Ambos os historiadores também reconhecem a presença de elementos machistas na tradição gaúcha, marcada pela exaltação da valentia e do desprendimento revolucionário. "Há uma percepção patriarcal da sociedade. Nesses ambientes, a presença masculina é maior, existe essa predominância. Mas não estou dizendo que não haja tolerância e que todos sejam machistas", pondera Grijó.
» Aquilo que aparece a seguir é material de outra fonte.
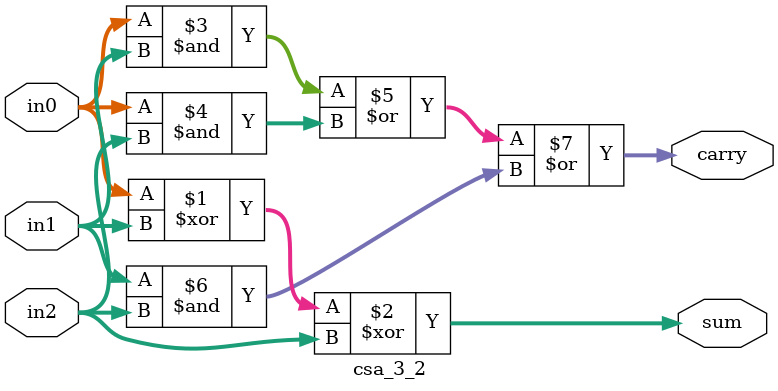
<source format=sv>

module csa_3_2 #(
    parameter integer WIDTH = 32
) (
    input logic [WIDTH-1:0] in0,
    input logic [WIDTH-1:0] in1,
    input logic [WIDTH-1:0] in2,

    output logic [WIDTH-1:0] sum,
    output logic [WIDTH-1:0] carry
);

assign sum = in0 ^ in1 ^ in2; // Propagate
assign carry = (in0 & in1) | (in0 & in2) | (in1 & in2); // Generate


endmodule
</source>
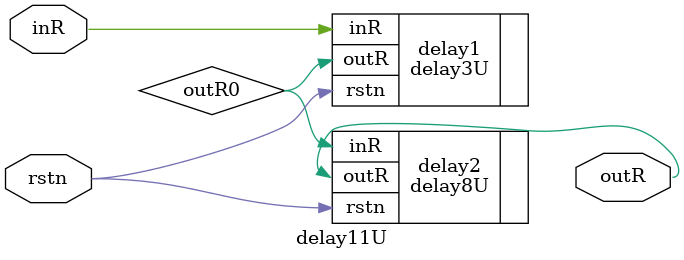
<source format=v>
`timescale 1ns / 1ps

module delay11U(inR, outR, rstn);
input inR, rstn;
output outR;

wire outR0;


delay3U delay1(.inR(inR), .outR(outR0), .rstn(rstn));
delay8U delay2(.inR(outR0), .outR(outR), .rstn(rstn));
endmodule


</source>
A participação das mulheres em guerras é, geralmente, retratada indiretamente. Sabe-se que muitas acompanhavam as tropas - algumas esposas e outras vinculadas à prostituição. Para Grijó, a ideia de que a mulher precisa ser protegida faz parte da formação do povo gaúcho. "A própria organização de um Centro de Tradições Gaúchas (CTG) simula o que seria uma estância - tem um patrão, um capataz. Nesse lugar, as mulheres não têm voz de comando", lembra. Para ele, mesmo que as mulheres não enxerguem isso, naquele ambiente, quem domina é o homem. A reportagem do Jornal do Comércio conversou com algumas mulheres que participavam da comemoração. Nenhuma mostrou desconforto com relação à participação em CTGs.
Para o presidente do Movimento Tradicionalista Gaúcho, Nairo Callegaro, a presença de grupos minoritários se trata de uma questão de participação. "Somos o movimento mais aberto de todos, não perguntamos escolaridade, renda, nada. Só queremos saber o que a pessoa pode fazer para ajudar", explica.